Die Vonovia-Aktie notierte am Dienstag bei 20,12 Euro und damit nur noch rund 3,0 Prozent über ihrem 52-Wochen-Tief von 19,53 Euro. Seit Jahresbeginn hat das Papier 18 Prozent verloren, auf Zwölfmonatssicht sogar 28 Prozent. Der Titel bewegt sich damit klar unter seinem 200-Tage-Durchschnitt von 23,34 Euro, ein Zeichen für den anhaltenden Abwärtstrend.
Skepsis von zwei Seiten
Die erneute Herabstufung durch Exane BNP Paribas trifft auf einen Markt, der bereits verunsichert ist. ING hatte sein Kursziel Mitte August auf 22,50 Euro gesenkt und dies mit einem weniger attraktiven Risiko-Ertrags-Profil begründet.
Als Belastungsfaktor nannte das Analysehaus ausdrücklich die anhaltenden regulatorischen Risiken durch die Enteignungsdebatte in Berlin. Diese politische Unsicherheit scheint auch für Exane BNP Paribas ein Thema zu sein, auch wenn die Bank ihre Begründung nicht im Detail offenlegte.
Für Anleger verdichten sich damit zwei skeptische Stimmen binnen wenigen Tagen. Das ist bemerkenswert, weil Vonovia am vergangenen Freitag mit soliden Halbjahreszahlen aufwarten konnte.
Der Konzern hatte seine Jahresprognose bestätigt und ein bereinigtes EBITDA von 1.456,5 Millionen Euro für das erste Halbjahr ausgewiesen, ein Plus von 2,4 Prozent gegenüber dem Vorjahr. Das bereinigte Ergebnis vor Steuern fiel dagegen um 2,6 Prozent, gestiegene Finanzierungskosten belasteten die Bilanz. Seit der Veröffentlichung hat die Aktie rund 2,5 Prozent verloren.
Fundamentaldaten stehen im Kontrast zu den Kurszielen
Bemerkenswert ist der Abstand zwischen operativer Substanz und Marktbewertung. Der Fair Value des Immobilienportfolios lag zum 30. Juni bei 81,8 Milliarden Euro, die Bruttoanfangsrendite bei 4,3 Prozent. Der EPRA NTA, also der Nettosubstanzwert je Aktie nach der Bewertungsmethodik europäischer Immobiliengesellschaften, wurde mit 46,22 Euro ausgewiesen – mehr als das Doppelte des aktuellen Börsenkurses.

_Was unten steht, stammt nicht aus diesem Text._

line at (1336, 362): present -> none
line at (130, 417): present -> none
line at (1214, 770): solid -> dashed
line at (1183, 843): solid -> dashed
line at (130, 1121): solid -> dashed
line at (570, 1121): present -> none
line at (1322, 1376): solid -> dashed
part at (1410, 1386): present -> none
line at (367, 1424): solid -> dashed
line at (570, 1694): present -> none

Diese Diskrepanz erklärt, warum Analysten trotz solider operativer Zahlen zunehmend vorsichtig werden: Der Markt preist offenbar politische und regulatorische Risiken ein, die sich nicht in der Bilanz abbilden lassen. Der Konzern selbst hatte im Halbjahresbericht die Erwartung für das organische Mietwachstum um 20 Basispunkte gesenkt, mit Verweis auf einen defensiveren Ansatz bei der Umsetzung des Berliner Mietspiegels.
Der RSI von 37,8 signalisiert zwar keine extreme Überverkauftheit, doch die Kombination aus zwei frischen Abstufungen und einem Kurs nahe dem Jahrestief dürfte kurzfristig weiter Druck auf das Papier ausüben. Anleger richten den Blick nun darauf, ob sich weitere Häuser der skeptischeren Linie anschließen.